Ministerin auf leisen Sohlen
Die Wohnung der Regine Hildebrandt liegt
mitten in Berlin. Seit 25 Jahren lebt sie mit ihrer großen
Familie im gleichen Haus
Hildebrandts wohnen im zweiten Stock eines Mietshauses
zwischen der "Schnellen Quelle", einer Kneipe, in der
zu jeder Tageszeit eine Handvoll Männer am Tresen steht, der
Hundeboutiqe "Beauty Dog" mit Strickpullovern für
die vierbeinigen Lebensbegleiter, und einem Buchladen an der Ecke.
Familie Hildebrandt ist groß, drei Wohnungen des Hauses in
Berlin-Mitte halten sie seit Jahren besetzt: Neben der Politikerin
und ihrem Mann wohnen noch die Schwiegereltern und die Familie der
Schwägerin hier. Auch Regines Mutter wohnte hier bis zu ihrem
Tod.
Es ist kein gewöhnliches Mietshaus, in das Menschen
ein- und wieder wegziehen es ist ein Zuhause. Immer wieder
haben die Mieter untereinander die Wohnungen getauscht und die Stockwerke
gewechselt je nach den momentanen Bedürfnissen. "Das
war so üblich hier!" Die Laborantin Regine und ihr Mann
Jörg bezogen die vier großen Zimmer, in denen sie heute
wohnen, vor 25 Jahren. Damals tauschten sie mit der Nachbarin, die
allein zurückgeblieben war und die 180 Quadratmeter nicht mehr
sauberbekam. Und die jungen Hildebrandts hatten drei kleine Kinder!
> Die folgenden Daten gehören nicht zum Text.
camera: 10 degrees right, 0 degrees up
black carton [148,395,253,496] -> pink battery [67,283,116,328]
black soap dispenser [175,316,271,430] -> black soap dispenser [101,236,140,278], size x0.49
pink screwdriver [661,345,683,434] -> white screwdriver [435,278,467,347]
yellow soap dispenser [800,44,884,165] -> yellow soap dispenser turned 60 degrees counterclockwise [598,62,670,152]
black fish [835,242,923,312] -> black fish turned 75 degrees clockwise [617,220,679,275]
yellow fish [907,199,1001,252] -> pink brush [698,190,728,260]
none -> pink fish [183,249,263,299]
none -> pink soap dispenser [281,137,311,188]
In den drei Meter hohen Räumen der Altberliner
Wohnung riecht es nach frischgebackenem Kuchen. Die Ministerin schlürft
in dicken Norwegersocken und Pantoffeln über den abgetretenen
Parkettboden ins Wohnzimmer, heizt an kühlen Tagen den Kachelofen
ein, setzt sich zum Bier an den Tisch und sieht zu, wie die Flammen
an den Holzscheiten entlangzüngeln. Der denkmalgeschützte
Kamin ist über hundert Jahre alt. Drei Exemplare dieser Art
stehen noch in Berlin, eines davon im Pankower Heimatmuseum. Neben
Fresken und Figuren, den Säulen an der Seite, bei denen der
Ofensetzer nach griechisch-römischem Vorbild gearbeitet haben
muß, ziert ein 50x70 cm großes Relief das Prunkstück
auf ihm verbrennt Fugger einen Schuldschein Karl des Fünften.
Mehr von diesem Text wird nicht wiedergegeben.